Reunião técnica discutiu projeções para o PIB, custos operacionais, mão de obra, renovação de frota e investimentos em infraestrutura
A CNT apresentou, nessa terça-feira (12), ao Banco Central, um panorama das perspectivas econômicas do transporte e da logística no Brasil, com ênfase nos principais desafios conjunturais e estruturais que impactam o desempenho do setor.
O encontro, realizado de forma virtual, reuniu representantes da área econômica da Confederação e do Depec (Departamento Econômico) do Banco Central, responsável por subsidiar tecnicamente o Copom (Comitê de Política Monetária), que define a meta da taxa Selic. Na pauta, estiveram temas como crescimento do PIB, custos operacionais, mercado de trabalho, financiamento e renovação de frota.
Durante a reunião, a gerente executiva de Economia da CNT, Fernanda Schwantes, destacou o papel estratégico do transporte para a economia brasileira e defendeu a adoção de políticas estruturantes que ampliem a competitividade do setor. “O transporte está presente em praticamente todos os municípios brasileiros e é fundamental para o desenvolvimento econômico e social. Por isso, é essencial avançar em medidas que reduzam custos, ampliem investimentos e fortaleçam a infraestrutura logística”, afirmou. Dados apresentados pela Confederação indicam que empresas transportadoras estão presentes em 5.463 municípios, o que corresponde a 98,1% do território nacional.
Entre os pontos discutidos, estiveram as projeções econômicas para 2026. A CNT estima crescimento de 1,28% para o PIB brasileiro e expansão entre 0,37% e 0,97% para o PIB do transporte.
A entidade também destacou os impactos da volatilidade internacional do mercado de petróleo e da alta dos combustíveis sobre os custos operacionais, especialmente do óleo diesel e do QAV (querosene de aviação), uma vez que os combustíveis representam entre 30% e 40% da matriz de custos das empresas de transporte e logística. Além disso, foram abordados desafios relacionados à disponibilidade de mão de obra qualificada e às discussões sobre jornada de trabalho.
Segundo Fernanda Schwantes, “o Banco Central tem buscado estabelecer canais de diálogo com representantes de setores não financeiros para compreender suas percepções sobre a atividade econômica e o desempenho dos seus segmentos”.

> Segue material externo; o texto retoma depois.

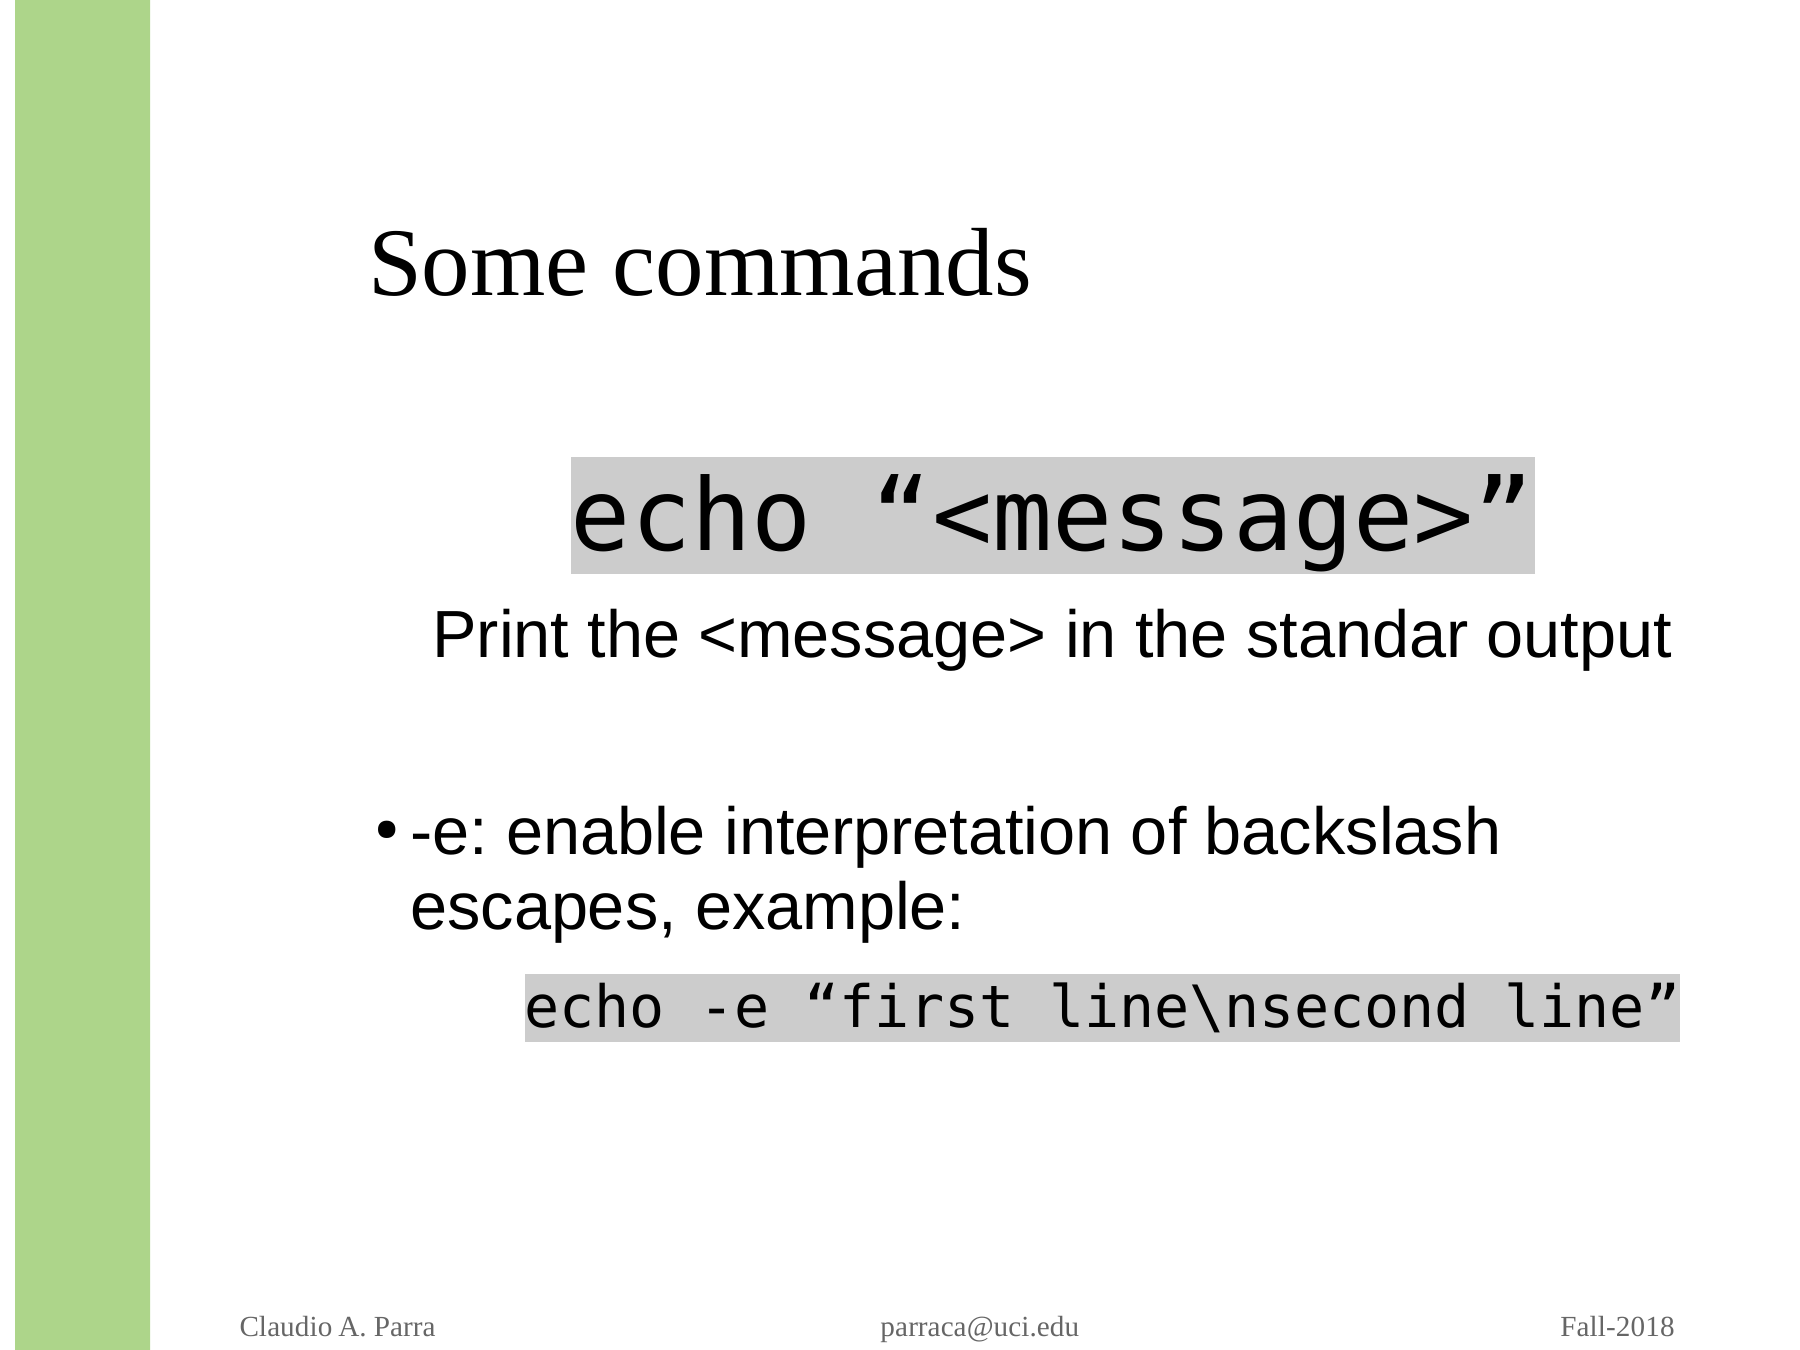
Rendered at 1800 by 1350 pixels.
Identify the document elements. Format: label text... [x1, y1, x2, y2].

subtitle Some commands [368, 101, 1531, 424]
text_box echo “<message>” Print the <message> in the standar output -e: enable interpretation of backslash escapes, example: echo -e “first line\nsecond line” [360, 449, 1711, 1069]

A CNT reforçou, ainda, pautas prioritárias para o desenvolvimento do setor, com destaque para o financiamento e a modernização do transporte. Entre os temas apresentados estão a renovação de frota, os investimentos em polos logísticos, a ampliação da conectividade nas vias e o fortalecimento da segurança da infraestrutura. Foram também mencionadas iniciativas ambientais, como o Programa Despoluir, e estudos voltados à renovação de caminhões e ônibus.
Ao final do encontro, a Confederação apresentou o cronograma de divulgações técnicas previstas para 2026, incluindo o Plano CNT de Transporte e Logística, O Transporte Move o Brasil: Propostas da CNT ao País, o Índice de Confiança do Transportador Rodoviário de Cargas e a próxima edição da Pesquisa CNT de Rodovias.
Participaram da reunião, pela CNT, além de Fernanda Schwantes, os economistas Carlos Espinel e Ana Luísa Costa, e o assessor da Presidência Igor Fernandes. Pelo Banco Central, estiveram presentes Ricardo Sabbadini, chefe do Depec; André Barbosa Costa, assessor sênior; e os auditores José Carlos Arantes, Glaucus Bernardino Alves e Tyrso Meireles.